WORK INSTRUCTION:
Below is a listing. Write out exactly its lines between the one holding "X023651Y021838D03*" and the one holding "X022151Y030088D03*", inclusive.

EXERCISE INPUT:
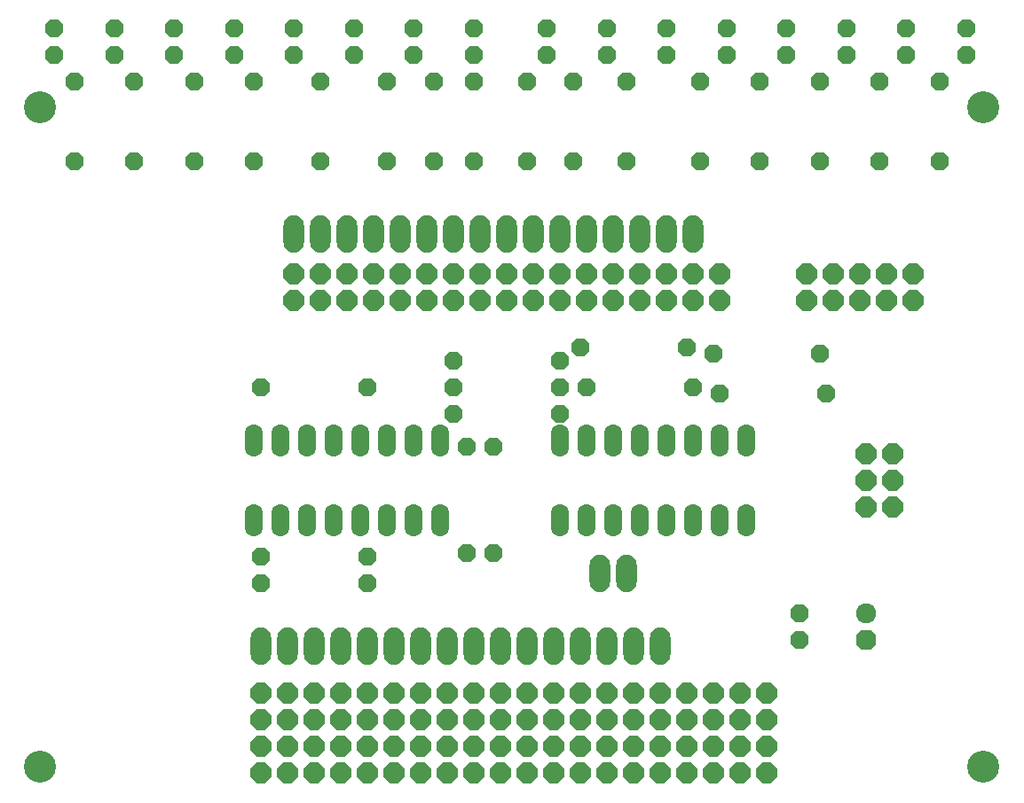
<source format=gbr>
G75*
G70*
%OFA0B0*%
%FSLAX24Y24*%
%IPPOS*%
%LPD*%
%AMOC8*
5,1,8,0,0,1.08239X$1,22.5*
%
%ADD10C,0.1200*%
%ADD11O,0.0672X0.1232*%
%ADD12OC8,0.0768*%
%ADD13O,0.0768X0.1408*%
%ADD14OC8,0.0672*%
%ADD15OC8,0.0756*%
%ADD16C,0.0756*%
D10*
X002120Y004307D03*
X002120Y029110D03*
X037553Y029110D03*
X037553Y004307D03*
D11*
X028651Y013588D03*
X027651Y013588D03*
X026651Y013588D03*
X025651Y013588D03*
X024651Y013588D03*
X023651Y013588D03*
X022651Y013588D03*
X021651Y013588D03*
X021651Y016588D03*
X022651Y016588D03*
X023651Y016588D03*
X024651Y016588D03*
X025651Y016588D03*
X026651Y016588D03*
X027651Y016588D03*
X028651Y016588D03*
X017151Y016588D03*
X016151Y016588D03*
X015151Y016588D03*
X014151Y016588D03*
X013151Y016588D03*
X012151Y016588D03*
X011151Y016588D03*
X010151Y016588D03*
X010151Y013588D03*
X011151Y013588D03*
X012151Y013588D03*
X013151Y013588D03*
X014151Y013588D03*
X015151Y013588D03*
X016151Y013588D03*
X017151Y013588D03*
D12*
X017401Y007088D03*
X016401Y007088D03*
X016401Y006088D03*
X017401Y006088D03*
X017401Y005088D03*
X016401Y005088D03*
X016401Y004088D03*
X017401Y004088D03*
X018401Y004088D03*
X019401Y004088D03*
X020401Y004088D03*
X021401Y004088D03*
X022401Y004088D03*
X023401Y004088D03*
X024401Y004088D03*
X025401Y004088D03*
X026401Y004088D03*
X027401Y004088D03*
X028401Y004088D03*
X029401Y004088D03*
X029401Y005088D03*
X028401Y005088D03*
X027401Y005088D03*
X026401Y005088D03*
X025401Y005088D03*
X024401Y005088D03*
X023401Y005088D03*
X022401Y005088D03*
X021401Y005088D03*
X020401Y005088D03*
X019401Y005088D03*
X018401Y005088D03*
X018401Y006088D03*
X019401Y006088D03*
X020401Y006088D03*
X021401Y006088D03*
X022401Y006088D03*
X023401Y006088D03*
X024401Y006088D03*
X025401Y006088D03*
X026401Y006088D03*
X027401Y006088D03*
X028401Y006088D03*
X029401Y006088D03*
X029401Y007088D03*
X028401Y007088D03*
X027401Y007088D03*
X026401Y007088D03*
X025401Y007088D03*
X024401Y007088D03*
X023401Y007088D03*
X022401Y007088D03*
X021401Y007088D03*
X020401Y007088D03*
X019401Y007088D03*
X018401Y007088D03*
X015401Y007088D03*
X014401Y007088D03*
X014401Y006088D03*
X015401Y006088D03*
X015401Y005088D03*
X014401Y005088D03*
X014401Y004088D03*
X015401Y004088D03*
X013401Y004088D03*
X012401Y004088D03*
X011401Y004088D03*
X010401Y004088D03*
X010401Y005088D03*
X011401Y005088D03*
X012401Y005088D03*
X013401Y005088D03*
X013401Y006088D03*
X012401Y006088D03*
X011401Y006088D03*
X010401Y006088D03*
X010401Y007088D03*
X011401Y007088D03*
X012401Y007088D03*
X013401Y007088D03*
X013651Y021838D03*
X014651Y021838D03*
X015651Y021838D03*
X016651Y021838D03*
X017651Y021838D03*
X018651Y021838D03*
X019651Y021838D03*
X020651Y021838D03*
X021651Y021838D03*
X022651Y021838D03*
X023651Y021838D03*
X024651Y021838D03*
X025651Y021838D03*
X026651Y021838D03*
X027651Y021838D03*
X027651Y022838D03*
X026651Y022838D03*
X025651Y022838D03*
X024651Y022838D03*
X023651Y022838D03*
X022651Y022838D03*
X021651Y022838D03*
X020651Y022838D03*
X019651Y022838D03*
X018651Y022838D03*
X017651Y022838D03*
X016651Y022838D03*
X015651Y022838D03*
X014651Y022838D03*
X013651Y022838D03*
X012651Y022838D03*
X011651Y022838D03*
X011651Y021838D03*
X012651Y021838D03*
X030901Y021838D03*
X031901Y021838D03*
X032901Y021838D03*
X033901Y021838D03*
X034901Y021838D03*
X034901Y022838D03*
X033901Y022838D03*
X032901Y022838D03*
X031901Y022838D03*
X030901Y022838D03*
X033151Y016088D03*
X033151Y015088D03*
X033151Y014088D03*
X034151Y014088D03*
X034151Y015088D03*
X034151Y016088D03*
D13*
X025401Y008838D03*
X024401Y008838D03*
X023401Y008838D03*
X022401Y008838D03*
X021401Y008838D03*
X020401Y008838D03*
X019401Y008838D03*
X018401Y008838D03*
X017401Y008838D03*
X016401Y008838D03*
X015401Y008838D03*
X014401Y008838D03*
X013401Y008838D03*
X012401Y008838D03*
X011401Y008838D03*
X010401Y008838D03*
X023151Y011588D03*
X024151Y011588D03*
X023651Y024338D03*
X022651Y024338D03*
X021651Y024338D03*
X020651Y024338D03*
X019651Y024338D03*
X018651Y024338D03*
X017651Y024338D03*
X016651Y024338D03*
X015651Y024338D03*
X014651Y024338D03*
X013651Y024338D03*
X012651Y024338D03*
X011651Y024338D03*
X024651Y024338D03*
X025651Y024338D03*
X026651Y024338D03*
D14*
X026901Y027088D03*
X029151Y027088D03*
X031401Y027088D03*
X033651Y027088D03*
X035901Y027088D03*
X035901Y030088D03*
X036901Y031088D03*
X036901Y032088D03*
X034651Y032088D03*
X034651Y031088D03*
X033651Y030088D03*
X032401Y031088D03*
X032401Y032088D03*
X031401Y030088D03*
X030151Y031088D03*
X030151Y032088D03*
X029151Y030088D03*
X027901Y031088D03*
X027901Y032088D03*
X026901Y030088D03*
X025651Y031088D03*
X025651Y032088D03*
X024151Y030088D03*
X023401Y031088D03*
X023401Y032088D03*
X021151Y032088D03*
X021151Y031088D03*
X020401Y030088D03*
X022151Y030088D03*
X022151Y027088D03*
X020401Y027088D03*
X018401Y027088D03*
X016901Y027088D03*
X015151Y027088D03*
X012651Y027088D03*
X010151Y027088D03*
X007901Y027088D03*
X005651Y027088D03*
X003401Y027088D03*
X003401Y030088D03*
X002651Y031088D03*
X002651Y032088D03*
X004901Y032088D03*
X004901Y031088D03*
X005651Y030088D03*
X007151Y031088D03*
X007151Y032088D03*
X007901Y030088D03*
X009401Y031088D03*
X009401Y032088D03*
X010151Y030088D03*
X011651Y031088D03*
X011651Y032088D03*
X012651Y030088D03*
X013901Y031088D03*
X013901Y032088D03*
X016151Y032088D03*
X016151Y031088D03*
X016901Y030088D03*
X018401Y030088D03*
X018401Y031088D03*
X018401Y032088D03*
X015151Y030088D03*
X024151Y027088D03*
X022401Y020088D03*
X021651Y019588D03*
X021651Y018588D03*
X021651Y017588D03*
X022651Y018588D03*
X026401Y020088D03*
X027401Y019838D03*
X026651Y018588D03*
X027651Y018338D03*
X031651Y018338D03*
X031401Y019838D03*
X030651Y010088D03*
X030651Y009088D03*
X019151Y012338D03*
X018151Y012338D03*
X014401Y012213D03*
X014401Y011213D03*
X010401Y011213D03*
X010401Y012213D03*
X010401Y018588D03*
X014401Y018588D03*
X017651Y018588D03*
X017651Y017588D03*
X018151Y016338D03*
X019151Y016338D03*
X017651Y019588D03*
D15*
X033151Y009088D03*
D16*
X033151Y010088D03*
M02*

</source>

ANSWER TO THE EXERCISE:
X023651Y021838D03*
X024651Y021838D03*
X025651Y021838D03*
X026651Y021838D03*
X027651Y021838D03*
X027651Y022838D03*
X026651Y022838D03*
X025651Y022838D03*
X024651Y022838D03*
X023651Y022838D03*
X022651Y022838D03*
X021651Y022838D03*
X020651Y022838D03*
X019651Y022838D03*
X018651Y022838D03*
X017651Y022838D03*
X016651Y022838D03*
X015651Y022838D03*
X014651Y022838D03*
X013651Y022838D03*
X012651Y022838D03*
X011651Y022838D03*
X011651Y021838D03*
X012651Y021838D03*
X030901Y021838D03*
X031901Y021838D03*
X032901Y021838D03*
X033901Y021838D03*
X034901Y021838D03*
X034901Y022838D03*
X033901Y022838D03*
X032901Y022838D03*
X031901Y022838D03*
X030901Y022838D03*
X033151Y016088D03*
X033151Y015088D03*
X033151Y014088D03*
X034151Y014088D03*
X034151Y015088D03*
X034151Y016088D03*
D13*
X025401Y008838D03*
X024401Y008838D03*
X023401Y008838D03*
X022401Y008838D03*
X021401Y008838D03*
X020401Y008838D03*
X019401Y008838D03*
X018401Y008838D03*
X017401Y008838D03*
X016401Y008838D03*
X015401Y008838D03*
X014401Y008838D03*
X013401Y008838D03*
X012401Y008838D03*
X011401Y008838D03*
X010401Y008838D03*
X023151Y011588D03*
X024151Y011588D03*
X023651Y024338D03*
X022651Y024338D03*
X021651Y024338D03*
X020651Y024338D03*
X019651Y024338D03*
X018651Y024338D03*
X017651Y024338D03*
X016651Y024338D03*
X015651Y024338D03*
X014651Y024338D03*
X013651Y024338D03*
X012651Y024338D03*
X011651Y024338D03*
X024651Y024338D03*
X025651Y024338D03*
X026651Y024338D03*
D14*
X026901Y027088D03*
X029151Y027088D03*
X031401Y027088D03*
X033651Y027088D03*
X035901Y027088D03*
X035901Y030088D03*
X036901Y031088D03*
X036901Y032088D03*
X034651Y032088D03*
X034651Y031088D03*
X033651Y030088D03*
X032401Y031088D03*
X032401Y032088D03*
X031401Y030088D03*
X030151Y031088D03*
X030151Y032088D03*
X029151Y030088D03*
X027901Y031088D03*
X027901Y032088D03*
X026901Y030088D03*
X025651Y031088D03*
X025651Y032088D03*
X024151Y030088D03*
X023401Y031088D03*
X023401Y032088D03*
X021151Y032088D03*
X021151Y031088D03*
X020401Y030088D03*
X022151Y030088D03*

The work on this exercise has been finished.